### EXERCISE BRIEF:
Each entry needs to appear again, retyped exactly as it is below.

DATA EXTRACTS section start

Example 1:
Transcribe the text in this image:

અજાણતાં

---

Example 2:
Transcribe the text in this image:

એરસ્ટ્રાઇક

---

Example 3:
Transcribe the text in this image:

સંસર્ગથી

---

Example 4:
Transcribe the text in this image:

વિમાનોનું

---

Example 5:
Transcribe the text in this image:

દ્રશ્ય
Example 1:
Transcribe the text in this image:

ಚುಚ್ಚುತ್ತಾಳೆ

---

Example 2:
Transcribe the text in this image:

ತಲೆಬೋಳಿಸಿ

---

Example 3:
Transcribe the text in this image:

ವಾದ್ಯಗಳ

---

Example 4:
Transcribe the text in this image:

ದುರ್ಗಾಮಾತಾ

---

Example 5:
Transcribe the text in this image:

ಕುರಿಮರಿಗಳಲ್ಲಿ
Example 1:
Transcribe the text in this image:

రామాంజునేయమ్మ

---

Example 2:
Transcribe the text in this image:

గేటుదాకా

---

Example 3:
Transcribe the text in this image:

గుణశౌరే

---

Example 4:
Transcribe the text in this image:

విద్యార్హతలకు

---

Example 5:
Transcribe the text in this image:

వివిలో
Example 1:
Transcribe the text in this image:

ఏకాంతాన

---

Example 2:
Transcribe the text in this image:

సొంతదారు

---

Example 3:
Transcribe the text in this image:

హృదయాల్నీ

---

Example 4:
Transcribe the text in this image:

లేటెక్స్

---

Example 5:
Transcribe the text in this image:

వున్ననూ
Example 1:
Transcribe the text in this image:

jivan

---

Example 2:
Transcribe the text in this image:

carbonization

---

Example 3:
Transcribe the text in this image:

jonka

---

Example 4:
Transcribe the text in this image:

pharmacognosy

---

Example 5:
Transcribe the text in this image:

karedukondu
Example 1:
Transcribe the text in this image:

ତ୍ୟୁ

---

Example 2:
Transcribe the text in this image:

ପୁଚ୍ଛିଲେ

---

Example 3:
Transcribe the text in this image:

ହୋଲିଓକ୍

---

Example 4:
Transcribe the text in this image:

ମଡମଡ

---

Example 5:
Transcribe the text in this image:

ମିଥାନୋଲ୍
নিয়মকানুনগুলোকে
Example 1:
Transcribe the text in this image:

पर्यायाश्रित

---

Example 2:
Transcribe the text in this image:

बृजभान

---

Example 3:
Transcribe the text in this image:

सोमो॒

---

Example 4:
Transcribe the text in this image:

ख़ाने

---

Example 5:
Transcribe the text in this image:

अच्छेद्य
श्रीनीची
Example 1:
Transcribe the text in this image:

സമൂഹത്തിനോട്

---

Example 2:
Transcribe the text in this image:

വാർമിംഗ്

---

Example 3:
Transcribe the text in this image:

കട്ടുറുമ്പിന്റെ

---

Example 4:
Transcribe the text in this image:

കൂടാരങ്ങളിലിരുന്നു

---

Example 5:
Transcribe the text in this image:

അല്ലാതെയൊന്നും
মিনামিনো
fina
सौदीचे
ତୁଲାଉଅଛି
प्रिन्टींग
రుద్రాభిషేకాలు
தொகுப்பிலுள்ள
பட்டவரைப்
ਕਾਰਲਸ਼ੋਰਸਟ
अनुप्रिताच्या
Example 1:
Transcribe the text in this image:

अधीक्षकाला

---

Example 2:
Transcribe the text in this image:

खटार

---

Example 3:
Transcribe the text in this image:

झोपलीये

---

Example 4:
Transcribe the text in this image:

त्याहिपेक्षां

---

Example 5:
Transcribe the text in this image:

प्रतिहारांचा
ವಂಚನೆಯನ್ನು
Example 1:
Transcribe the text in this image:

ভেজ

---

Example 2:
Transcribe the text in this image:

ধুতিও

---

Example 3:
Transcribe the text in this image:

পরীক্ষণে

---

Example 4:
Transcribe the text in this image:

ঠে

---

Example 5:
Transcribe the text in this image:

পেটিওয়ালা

DATA EXTRACTS section end

### TASK ANSWER:
Example 1:
Transcribe the text in this image:

અજાણતાં

---

Example 2:
Transcribe the text in this image:

એરસ્ટ્રાઇક

---

Example 3:
Transcribe the text in this image:

સંસર્ગથી

---

Example 4:
Transcribe the text in this image:

વિમાનોનું

---

Example 5:
Transcribe the text in this image:

દ્રશ્ય
Example 1:
Transcribe the text in this image:

ಚುಚ್ಚುತ್ತಾಳೆ

---

Example 2:
Transcribe the text in this image:

ತಲೆಬೋಳಿಸಿ

---

Example 3:
Transcribe the text in this image:

ವಾದ್ಯಗಳ

---

Example 4:
Transcribe the text in this image:

ದುರ್ಗಾಮಾತಾ

---

Example 5:
Transcribe the text in this image:

ಕುರಿಮರಿಗಳಲ್ಲಿ
Example 1:
Transcribe the text in this image:

రామాంజునేయమ్మ

---

Example 2:
Transcribe the text in this image:

గేటుదాకా

---

Example 3:
Transcribe the text in this image:

గుణశౌరే

---

Example 4:
Transcribe the text in this image:

విద్యార్హతలకు

---

Example 5:
Transcribe the text in this image:

వివిలో
Example 1:
Transcribe the text in this image:

ఏకాంతాన

---

Example 2:
Transcribe the text in this image:

సొంతదారు

---

Example 3:
Transcribe the text in this image:

హృదయాల్నీ

---

Example 4:
Transcribe the text in this image:

లేటెక్స్

---

Example 5:
Transcribe the text in this image:

వున్ననూ
Example 1:
Transcribe the text in this image:

jivan

---

Example 2:
Transcribe the text in this image:

carbonization

---

Example 3:
Transcribe the text in this image:

jonka

---

Example 4:
Transcribe the text in this image:

pharmacognosy

---

Example 5:
Transcribe the text in this image:

karedukondu
Example 1:
Transcribe the text in this image:

ତ୍ୟୁ

---

Example 2:
Transcribe the text in this image:

ପୁଚ୍ଛିଲେ

---

Example 3:
Transcribe the text in this image:

ହୋଲିଓକ୍

---

Example 4:
Transcribe the text in this image:

ମଡମଡ

---

Example 5:
Transcribe the text in this image:

ମିଥାନୋଲ୍
নিয়মকানুনগুলোকে
Example 1:
Transcribe the text in this image:

पर्यायाश्रित

---

Example 2:
Transcribe the text in this image:

बृजभान

---

Example 3:
Transcribe the text in this image:

सोमो॒

---

Example 4:
Transcribe the text in this image:

ख़ाने

---

Example 5:
Transcribe the text in this image:

अच्छेद्य
श्रीनीची
Example 1:
Transcribe the text in this image:

സമൂഹത്തിനോട്

---

Example 2:
Transcribe the text in this image:

വാർമിംഗ്

---

Example 3:
Transcribe the text in this image:

കട്ടുറുമ്പിന്റെ

---

Example 4:
Transcribe the text in this image:

കൂടാരങ്ങളിലിരുന്നു

---

Example 5:
Transcribe the text in this image:

അല്ലാതെയൊന്നും
মিনামিনো
fina
सौदीचे
ତୁଲାଉଅଛି
प्रिन्टींग
రుద్రాభిషేకాలు
தொகுப்பிலுள்ள
பட்டவரைப்
ਕਾਰਲਸ਼ੋਰਸਟ
अनुप्रिताच्या
Example 1:
Transcribe the text in this image:

अधीक्षकाला

---

Example 2:
Transcribe the text in this image:

खटार

---

Example 3:
Transcribe the text in this image:

झोपलीये

---

Example 4:
Transcribe the text in this image:

त्याहिपेक्षां

---

Example 5:
Transcribe the text in this image:

प्रतिहारांचा
ವಂಚನೆಯನ್ನು
Example 1:
Transcribe the text in this image:

ভেজ

---

Example 2:
Transcribe the text in this image:

ধুতিও

---

Example 3:
Transcribe the text in this image:

পরীক্ষণে

---

Example 4:
Transcribe the text in this image:

ঠে

---

Example 5:
Transcribe the text in this image:

পেটিওয়ালা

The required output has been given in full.